Styron, William

Styron << STY ruhn >>, William (1925-2006), was an American novelist. Although the settings in his fiction are diverse, Styron has usually been called a Southern writer. His often powerful, elaborate prose reveals the influence of the noted Southern writer William Faulkner.

Styron was born on June 11, 1925, in Newport News, Virginia. His themes reflect the typical Southern writer’s concern for the loss or corruption of such traditional values as family stability, religion, and regional culture. In Styron’s first novel, Lie Down in Darkness (1951), a young woman from Virginia becomes involved in a violent conflict between her parents and runs away from home. She eventually takes her own life, partly as a result of the loss of moral authority represented by the failure of family order.
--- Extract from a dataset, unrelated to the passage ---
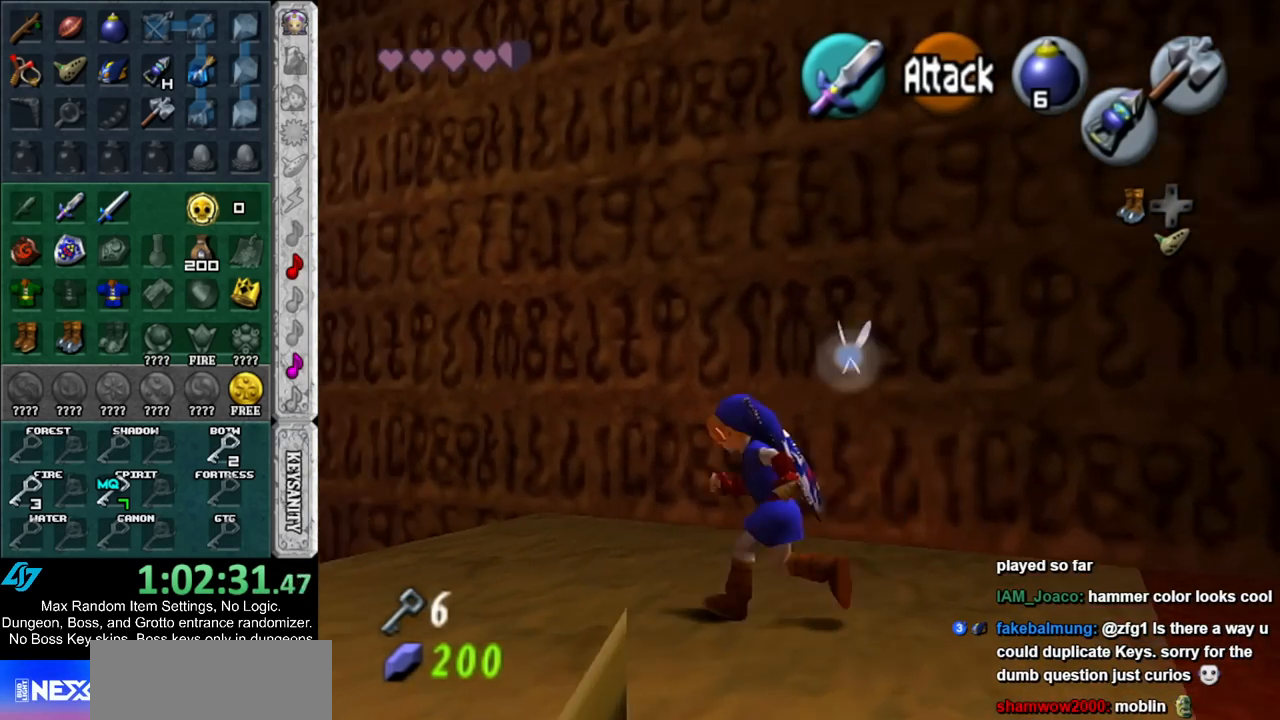
{"buttons": [], "left_stick": "up-right", "right_stick": "center", "events": [[67, "L1", "up"], [133, "left_stick", "up"], [383, "left_stick", "up-right"]]}
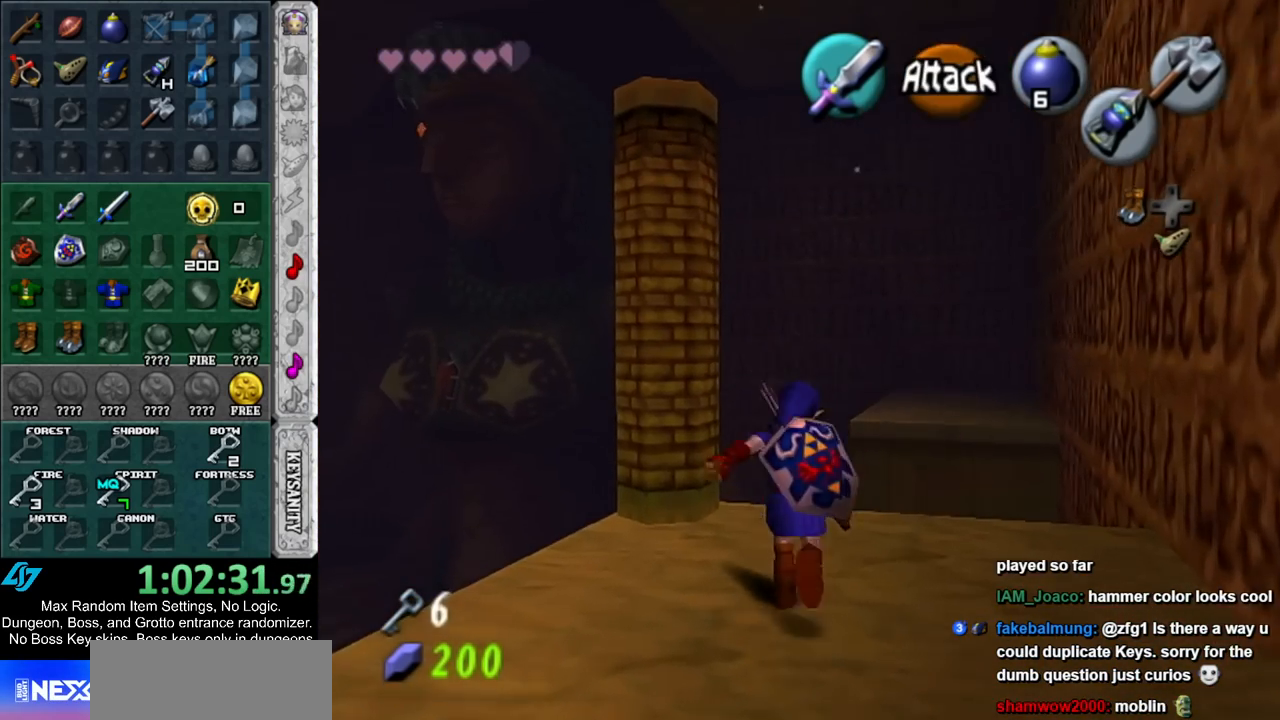
{"buttons": ["Z"], "left_stick": "center", "right_stick": "center", "events": [[117, "left_stick", "up"], [250, "Z", "down"], [400, "left_stick", "center"]]}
Styron received the Pulitzer Prize for fiction in 1968 for The Confessions of Nat Turner (1967). In the book, Styron tried to imagine the psychological motivations that drove Turner, a Black minister, to lead a bloody slave revolt in Virginia in 1831 (see Turner, Nat). Sophie’s Choice (1979) deals with a Polish woman who survives the Nazi concentration camps during World War II (1939-1945). She settles in New York City and has a tragic love affair with an emotionally unstable Jewish man. A young Southern writer narrates the story. A Tidewater Morning (1993) is a collection of three interrelated tales. While not strictly autobiographical, they reflect the author’s experiences as a young man growing up in Virginia. Styron also wrote the novelette The Long March (1953) and the novel Set This House on Fire (1960).

A collection of Styron’s essays and other nonfiction pieces was published as This Quiet Dust (1982). A collection of 14 personal essays was published as Havanas in Camelot in 2008, after his death. Styron suffered from mental illness. He wrote an account of this struggle in Darkness Visible (1990). Styron died on Nov. 1, 2006.